> YOUR TASK
Quote all entries exactly, leaving pictures aside.
[DATA EXTRACTS Boundary: Start]
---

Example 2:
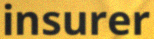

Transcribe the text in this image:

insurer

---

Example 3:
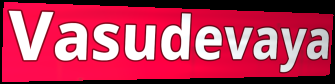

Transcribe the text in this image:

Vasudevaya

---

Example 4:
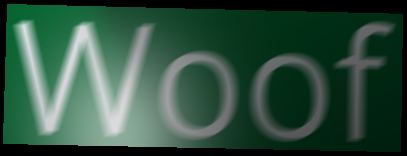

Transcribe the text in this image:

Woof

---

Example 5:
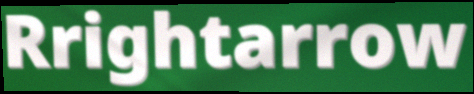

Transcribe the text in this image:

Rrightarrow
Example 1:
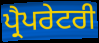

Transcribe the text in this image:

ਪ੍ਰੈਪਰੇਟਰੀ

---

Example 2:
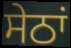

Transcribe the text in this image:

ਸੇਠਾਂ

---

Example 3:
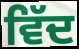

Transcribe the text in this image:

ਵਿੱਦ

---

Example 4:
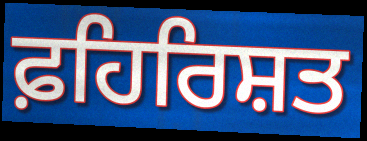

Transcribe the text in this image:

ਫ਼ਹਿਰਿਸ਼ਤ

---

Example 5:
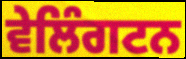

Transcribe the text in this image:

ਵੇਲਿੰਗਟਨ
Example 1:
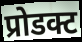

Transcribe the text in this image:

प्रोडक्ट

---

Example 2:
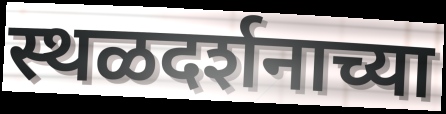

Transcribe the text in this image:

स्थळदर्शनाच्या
[DATA EXTRACTS Boundary: End]
> COMPLETED EXERCISE
---

Example 2:

Transcribe the text in this image:

insurer

---

Example 3:

Transcribe the text in this image:

Vasudevaya

---

Example 4:

Transcribe the text in this image:

Woof

---

Example 5:

Transcribe the text in this image:

Rrightarrow
Example 1:

Transcribe the text in this image:

ਪ੍ਰੈਪਰੇਟਰੀ

---

Example 2:

Transcribe the text in this image:

ਸੇਠਾਂ

---

Example 3:

Transcribe the text in this image:

ਵਿੱਦ

---

Example 4:

Transcribe the text in this image:

ਫ਼ਹਿਰਿਸ਼ਤ

---

Example 5:

Transcribe the text in this image:

ਵੇਲਿੰਗਟਨ
Example 1:

Transcribe the text in this image:

प्रोडक्ट

---

Example 2:

Transcribe the text in this image:

स्थळदर्शनाच्या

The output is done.